## Document passage
While in prison, Sutton wrote "I, Willie Sutton", a book about his life and career. Co-authored with Quentin Reynolds, the book was published in 1953.

In December of 1969, Farrell ruled that Sutton's good behavior, along with his deteriorating health, justified commuting his sentence to time served. At the hearing Sutton responded, "Thank you, your Honor. God bless you," and wept as he was led out of the court building.

In 1976, Sutton published his second book, Where the Money Was, co-authored with journalist Ed Linn.

After his release, Sutton delivered lectures on prison reform and consulted with banks on theft-deterrent techniques. He made a television commercial for New Britain Bank and Trust Company in Connecticut for their credit card with picture identification on it. His lines were, "They call it the 'face card.' Now when I say I'm Willie Sutton, people believe me."

==Personal life and death==
Sutton married Louise Leudemann in 1929. She divorced him while he was in jail. Their daughter Jeanie was born the next year. His second wife was Olga Kowalska, whom he married in 1933. His longest period of (legal) employment lasted for 18 months.

A series of decisions by the United States Supreme Court during the 1960s resulted in his release on Christmas Eve, 1969, from Attica State Prison. He was in ill health at the time, suffering from emphysema and in need of an operation on the arteries of his legs.

Sutton died in 1980 at the age of 79; before this, he had spent his last years with his sister in Spring Hill, Florida. He frequented the Spring Hill Restaurant where he kept to himself. After Sutton's death, his family arranged a quiet burial in Brooklyn in the family plot.

=="Sutton's law"==

A famous apocryphal story is that Sutton was asked by reporter Mitch Ohnstad why he robbed banks. According to Ohnstad, he replied, "Because that's where the money is." The quote evolved into Sutton's law, which is often invoked to medical students as a metaphor for emphasizing the most likely diagnosis, rather than wasting time and money investigating every conceivable possibility.

In his autobiography, Sutton denied originating the pithy rejoinder:

The irony of using a bank robber's maxim as an instrument for teaching medicine is compounded, I will now confess, by the fact that I never said it. The credit belongs to some enterprising reporter who apparently felt a need to fill out his copy. I can't even remember where I first read it. It just seemed to appear one day, and then it was everywhere.

If anybody had asked me, I'd have probably said it. That's what almost anybody would say ... it couldn't be more obvious.

However, he also said:

Why did I rob banks? Because I enjoyed it. I loved it. I was more alive when I was inside a bank, robbing it, than at any other time in my life. I enjoyed everything about it so much that one or two weeks later I'd be out looking for the next job. But to me the money was the chips, that's all.

The Redlands Daily Facts published the earliest documented example of Sutton's law on March 15, 1952, in Redlands, California.

A corollary, the "Willie Sutton rule," used in management accounting, stipulates that activity-based costing (in which activities are prioritized by necessity, and budgeted accordingly) should be applied where the greatest costs occur, because that is where the greatest savings can be found.

## Provided material
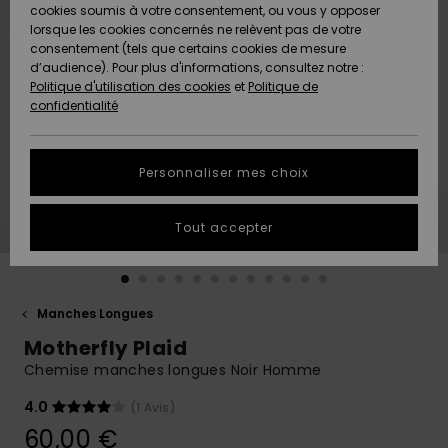
Quiksilver
A
cookies soumis à votre consentement, ou vous y opposer
Freedom
Découvrir
lorsque les cookies concernés ne relèvent pas de votre
Préférences
consentement (tels que certains cookies de mesure
Nouveautés
Nouveautés
Langue Et
d’audience). Pour plus d'informations, consultez notre :
Protection
Région
Politique d'utilisation des cookies
et
Politique de
des données
Communauté
confidentialité
A
A
AIDE &
Guide des
Découvrir
Découvrir
CONTACT
tailles
Personnaliser mes choix
COLLECTION
Démarrez
ECO-
Tout accepter
une
RESPONSABLE
conversation
pour obtenir
MAGASINS
la réponse la
plus rapide
Manches Longues
à votre
Motherfly Plaid
CARTE
question.
CADEAU
Chemise manches longues Noir Homme
Démarrer
une
conversation
4.0
(1 Avis)
LISTE DE
60,00 €
SOUHAITS
Trouvez des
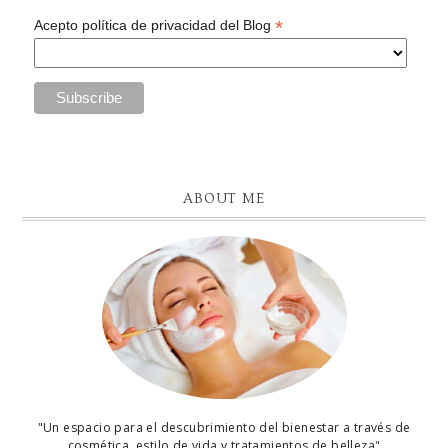
*
Acepto política de privacidad del Blog
ABOUT ME
"Un espacio para el descubrimiento del bienestar a través de
cosmética, estilo de vida y tratamientos de belleza"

## Aim of the exercise
Extract the stretch of the Willie Sutton passage from "However, he also" through "in Redlands, California.", copying it word for word. The items have no connection to the text about Willie Sutton.

## Response area
However, he also said:

Why did I rob banks? Because I enjoyed it. I loved it. I was more alive when I was inside a bank, robbing it, than at any other time in my life. I enjoyed everything about it so much that one or two weeks later I'd be out looking for the next job. But to me the money was the chips, that's all.

The Redlands Daily Facts published the earliest documented example of Sutton's law on March 15, 1952, in Redlands, California.